• _Aufgabenstellung_: Geben Sie den Text über das Studierendenprojekt zu „Tragödienbastard“ wieder, beginnend mit „29. Mai 2021“ und weiter bis „und Clara Werdin.“. Tauschen Sie dabei „Videoarbeit“ gegen „Filmarbeit“ aus.

------ Ausgewählter Abschnitt ------

29. Mai 2021 •
In jedem Jahr gibt es ein Projekt von Studierenden der Szenischen Forschung der Ruhr-Universität Bochum, die einen der nominierten Stücktexte der Mülheimer Theatertage als Grundlage für eigene Ideen verwenden. In diesem Jahr haben Alina Buchwald, Gabriel Caneiro und Mara Henni Klimek, inspiriert von Ewe Benbeneks „Tragödienbastard“, eine Installation und eine Videoarbeit mit dem Titel „KLACK KLACK BÄM“ entwickelt. Im Zentrum ihrer Arbeit: der High Heel. Warum sie sich für eine Auseinandersetzung mit Benbeneks Stück entschieden haben und welche Gedanken(spiel-)räume der High Heel eröffnet, erzählen zwei der Studierenden im Interview mit Hanna Bartels und Clara Werdin.
Blog: Ihr konntet aus allen in diesem Jahr nominierten Stücken wählen und habt euch entschieden, eine eigene kreative Arbeit zu Ewe Benbeneks „Tragödienbastard“ zu machen. Warum gerade dieses Stück?
Mara: Bei unseren Gesprächen zu dritt hat am Anfang vor allem Alina gesagt, dass sie am liebsten zu „Tragödienbastard“ arbeiten würde. Sie hatte auch direkt die Idee mit den High Heels. Hoch im Kurs stand aber zum Beispiel auch das Kinderstück „Löwenherzen“ von Nino Haratischwili. Dass wir uns letztendlich aber für das Stück von Ewe Benbenek entschieden haben, hatte zwei Gründe. Zum einen hat das Stück eine eigene rhythmische Dynamik und spielt mit Soundmalerei, was uns sehr angesprochen hat. Eben dieses „Klack Klack Bäm“, wonach wir unsere Installationen sogar benannt haben. Der zweite Aspekt war das Thema der Bodenaneignung. Das war für uns drei Studierende, die bei diesem Projekt zusammengekommen sind, ein gemeinsamer Nenner. Vor allem Gabriel beschäftigt sich viel mit diesem Thema.
Gabriel: Ich finde den Begriff „Boden“ gerade in der Bedeutung von „Land“ und „Kultur“ interessant. Menschen, die an einem Ort beziehungsweise auf einem Boden leben, werden ja auch ähnlich sozialisiert, es entstehen Gruppen und bestimmte Regeln, wie man sich auf diesem Boden fortbewegt. Deshalb hat sich Benbeneks Stück, in dem sie auch das Thema Boden verhandelt, sehr angeboten.
„erst einmal einen Bodenzu bekommen / einen Boden / von dem aus man anfangen kann / einen Boden / auf dem man stehen kann / einen Boden / ohne Angst / einen Boden / ohne die Angst / dass er verschwinden könnte / der Boden / auf dem man steht / auf dem man sicher stehen kann / einfach so."

------ Rohdaten ------

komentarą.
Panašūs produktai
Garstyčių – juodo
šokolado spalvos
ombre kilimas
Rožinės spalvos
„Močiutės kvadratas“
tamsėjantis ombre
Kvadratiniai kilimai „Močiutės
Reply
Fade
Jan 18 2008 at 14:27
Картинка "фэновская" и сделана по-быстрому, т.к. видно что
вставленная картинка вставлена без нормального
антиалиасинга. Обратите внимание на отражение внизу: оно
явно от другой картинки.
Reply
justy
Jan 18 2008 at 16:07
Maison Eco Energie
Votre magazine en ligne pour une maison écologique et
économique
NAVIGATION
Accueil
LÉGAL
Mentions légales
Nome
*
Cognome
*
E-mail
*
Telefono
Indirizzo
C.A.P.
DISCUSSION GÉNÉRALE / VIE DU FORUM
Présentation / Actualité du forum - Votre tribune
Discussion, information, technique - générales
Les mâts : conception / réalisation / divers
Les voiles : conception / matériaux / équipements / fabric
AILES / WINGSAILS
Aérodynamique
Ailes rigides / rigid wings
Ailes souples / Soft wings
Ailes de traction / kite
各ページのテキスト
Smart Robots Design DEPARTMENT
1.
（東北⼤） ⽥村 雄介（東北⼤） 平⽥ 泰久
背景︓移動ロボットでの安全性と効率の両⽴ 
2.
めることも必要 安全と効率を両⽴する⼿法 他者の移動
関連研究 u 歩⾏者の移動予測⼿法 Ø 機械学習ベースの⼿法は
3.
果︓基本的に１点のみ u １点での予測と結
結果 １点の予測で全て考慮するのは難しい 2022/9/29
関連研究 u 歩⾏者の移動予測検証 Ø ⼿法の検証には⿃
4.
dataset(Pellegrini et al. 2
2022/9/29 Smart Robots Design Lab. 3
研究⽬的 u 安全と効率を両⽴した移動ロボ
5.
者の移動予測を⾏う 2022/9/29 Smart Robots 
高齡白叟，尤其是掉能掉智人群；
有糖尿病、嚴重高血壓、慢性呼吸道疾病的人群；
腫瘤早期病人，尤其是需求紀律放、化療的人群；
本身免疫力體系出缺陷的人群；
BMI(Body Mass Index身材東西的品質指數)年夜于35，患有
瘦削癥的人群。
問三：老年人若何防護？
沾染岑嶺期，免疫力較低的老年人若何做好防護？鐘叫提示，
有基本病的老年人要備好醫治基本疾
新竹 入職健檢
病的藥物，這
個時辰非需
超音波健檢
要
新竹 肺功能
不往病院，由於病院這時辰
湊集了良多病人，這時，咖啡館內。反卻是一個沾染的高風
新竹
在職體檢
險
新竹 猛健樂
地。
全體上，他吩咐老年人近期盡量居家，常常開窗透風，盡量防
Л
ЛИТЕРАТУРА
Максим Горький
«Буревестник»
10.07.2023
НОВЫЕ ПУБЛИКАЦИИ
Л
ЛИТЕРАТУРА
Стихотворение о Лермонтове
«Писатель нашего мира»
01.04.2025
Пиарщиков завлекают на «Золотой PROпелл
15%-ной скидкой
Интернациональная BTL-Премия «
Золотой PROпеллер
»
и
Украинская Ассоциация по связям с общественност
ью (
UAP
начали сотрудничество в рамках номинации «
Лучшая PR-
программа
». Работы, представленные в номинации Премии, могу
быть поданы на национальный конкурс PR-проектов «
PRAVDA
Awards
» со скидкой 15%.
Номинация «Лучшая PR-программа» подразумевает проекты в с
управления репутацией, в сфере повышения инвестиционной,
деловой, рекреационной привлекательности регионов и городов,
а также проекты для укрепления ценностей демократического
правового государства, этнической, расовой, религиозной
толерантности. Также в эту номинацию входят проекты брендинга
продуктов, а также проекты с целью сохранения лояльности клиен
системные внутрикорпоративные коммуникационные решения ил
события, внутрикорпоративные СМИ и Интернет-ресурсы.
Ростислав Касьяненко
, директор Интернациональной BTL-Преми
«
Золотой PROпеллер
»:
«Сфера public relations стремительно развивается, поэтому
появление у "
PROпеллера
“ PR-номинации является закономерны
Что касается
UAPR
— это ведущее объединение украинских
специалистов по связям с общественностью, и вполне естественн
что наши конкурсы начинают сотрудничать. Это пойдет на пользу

------
------ Rohdaten ------

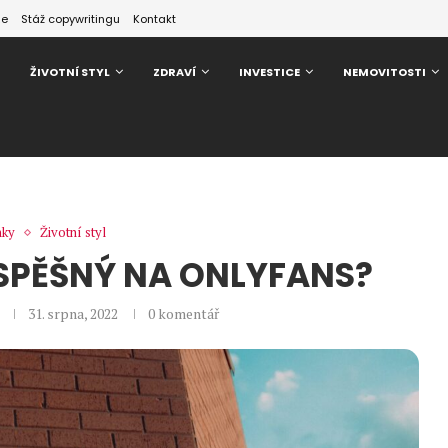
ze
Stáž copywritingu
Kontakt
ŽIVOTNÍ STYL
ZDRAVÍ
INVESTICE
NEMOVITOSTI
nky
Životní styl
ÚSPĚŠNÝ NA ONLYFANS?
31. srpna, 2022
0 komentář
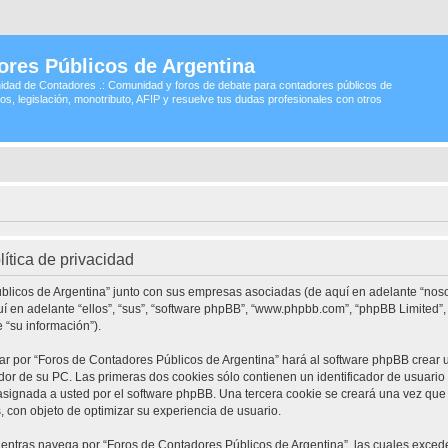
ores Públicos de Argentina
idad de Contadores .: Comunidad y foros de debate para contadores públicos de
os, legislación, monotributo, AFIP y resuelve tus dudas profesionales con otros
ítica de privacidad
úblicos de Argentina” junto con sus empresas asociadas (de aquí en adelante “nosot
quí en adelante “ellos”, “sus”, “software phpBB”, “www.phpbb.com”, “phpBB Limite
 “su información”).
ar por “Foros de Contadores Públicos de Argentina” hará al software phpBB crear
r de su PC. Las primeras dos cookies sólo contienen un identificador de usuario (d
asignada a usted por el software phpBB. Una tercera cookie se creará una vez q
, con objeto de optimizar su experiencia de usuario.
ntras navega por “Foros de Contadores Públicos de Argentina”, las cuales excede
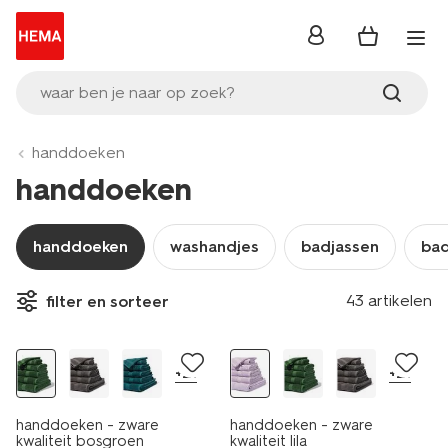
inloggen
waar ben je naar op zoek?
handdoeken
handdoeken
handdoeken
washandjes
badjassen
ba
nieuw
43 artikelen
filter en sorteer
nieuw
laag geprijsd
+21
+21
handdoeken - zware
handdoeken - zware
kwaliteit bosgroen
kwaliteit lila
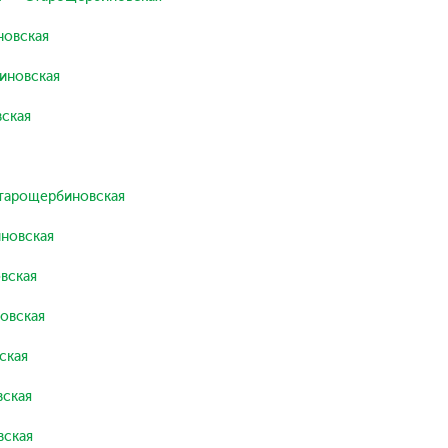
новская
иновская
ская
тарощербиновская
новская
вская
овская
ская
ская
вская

------

• _Lösung der Aufgabe_:
29. Mai 2021 •
In jedem Jahr gibt es ein Projekt von Studierenden der Szenischen Forschung der Ruhr-Universität Bochum, die einen der nominierten Stücktexte der Mülheimer Theatertage als Grundlage für eigene Ideen verwenden. In diesem Jahr haben Alina Buchwald, Gabriel Caneiro und Mara Henni Klimek, inspiriert von Ewe Benbeneks „Tragödienbastard“, eine Installation und eine Filmarbeit mit dem Titel „KLACK KLACK BÄM“ entwickelt. Im Zentrum ihrer Arbeit: der High Heel. Warum sie sich für eine Auseinandersetzung mit Benbeneks Stück entschieden haben und welche Gedanken(spiel-)räume der High Heel eröffnet, erzählen zwei der Studierenden im Interview mit Hanna Bartels und Clara Werdin.